■ Prompt ■
Take the line that contains "jar: present [647,38,727,124]" as the first line and the last line of the material below as the final one; reproduce exactly the lines between, inclusive.

■ Dataset extract ■
========================================

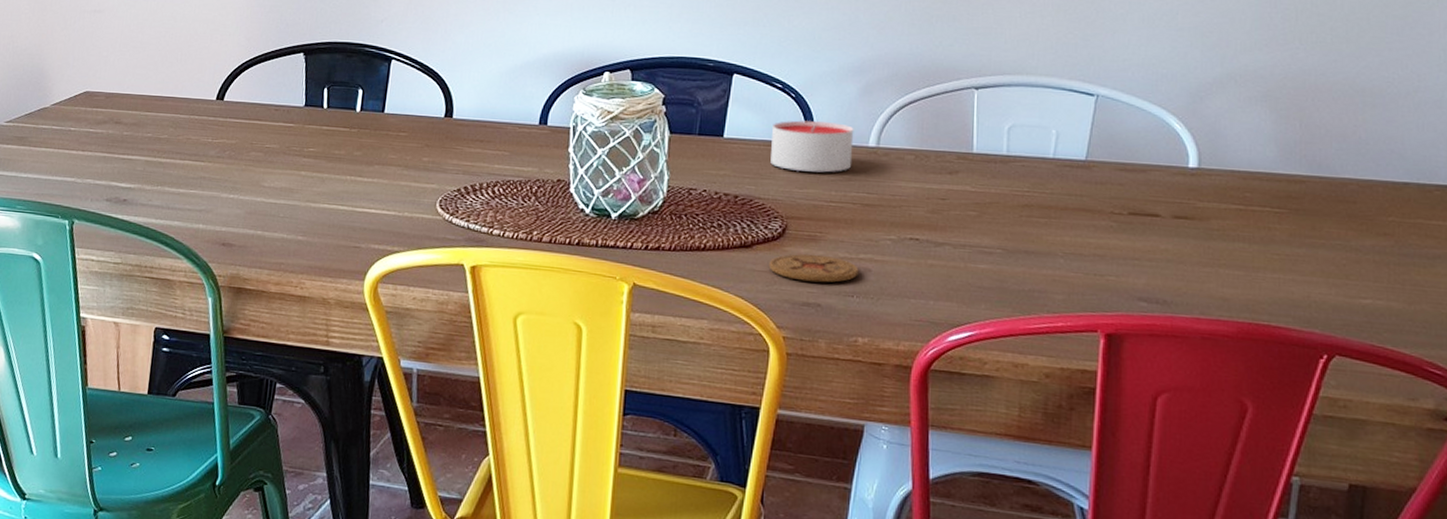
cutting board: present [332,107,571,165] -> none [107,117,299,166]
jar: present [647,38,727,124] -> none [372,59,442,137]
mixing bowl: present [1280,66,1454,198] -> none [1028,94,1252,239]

========================================

■ Reply ■
jar: present [647,38,727,124] -> none [372,59,442,137]
mixing bowl: present [1280,66,1454,198] -> none [1028,94,1252,239]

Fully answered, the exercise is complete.